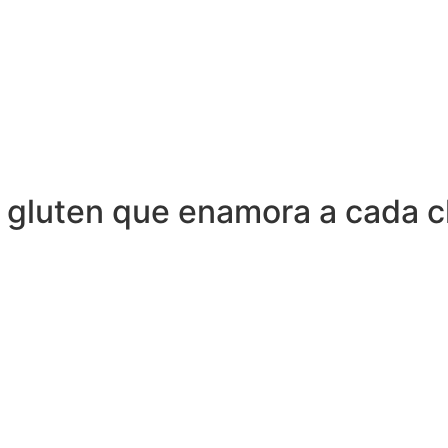
 gluten que enamora a cada cl
Descubre el concepto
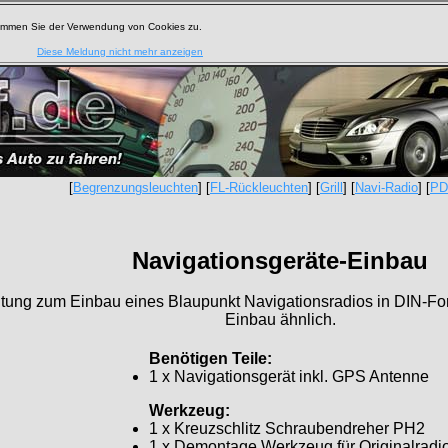
timmen Sie der Verwendung von Cookies zu.
Diese Meldung nicht mehr anzeigen
[
Begrenzungsleuchten
] [
FL-Rückleuchten
] [
Grill
] [
Navi-Radio
] [
PD
Navigationsgeräte-Einbau
itung zum Einbau eines Blaupunkt Navigationsradios in DIN-For
Einbau ähnlich.
Benötigen Teile:
1 x Navigationsgerät inkl. GPS Antenne
Werkzeug:
1 x Kreuzschlitz Schraubendreher PH2
1 x Demontage Werkzeug für Originalradi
================================
Rewrite the data above, swapping every "Werkzeug" for "Hilfsmittel" and keeping everything else the same. Leave out the pictures.

◆ SOLUTION FOR THIS EXERCISE ◆
 gluten que enamora a cada cl
Descubre el concepto
timmen Sie der Verwendung von Cookies zu.
Diese Meldung nicht mehr anzeigen
[
Begrenzungsleuchten
] [
FL-Rückleuchten
] [
Grill
] [
Navi-Radio
] [
PD
Navigationsgeräte-Einbau
itung zum Einbau eines Blaupunkt Navigationsradios in DIN-For
Einbau ähnlich.
Benötigen Teile:
1 x Navigationsgerät inkl. GPS Antenne
Hilfsmittel:
1 x Kreuzschlitz Schraubendreher PH2
1 x Demontage Hilfsmittel für Originalradi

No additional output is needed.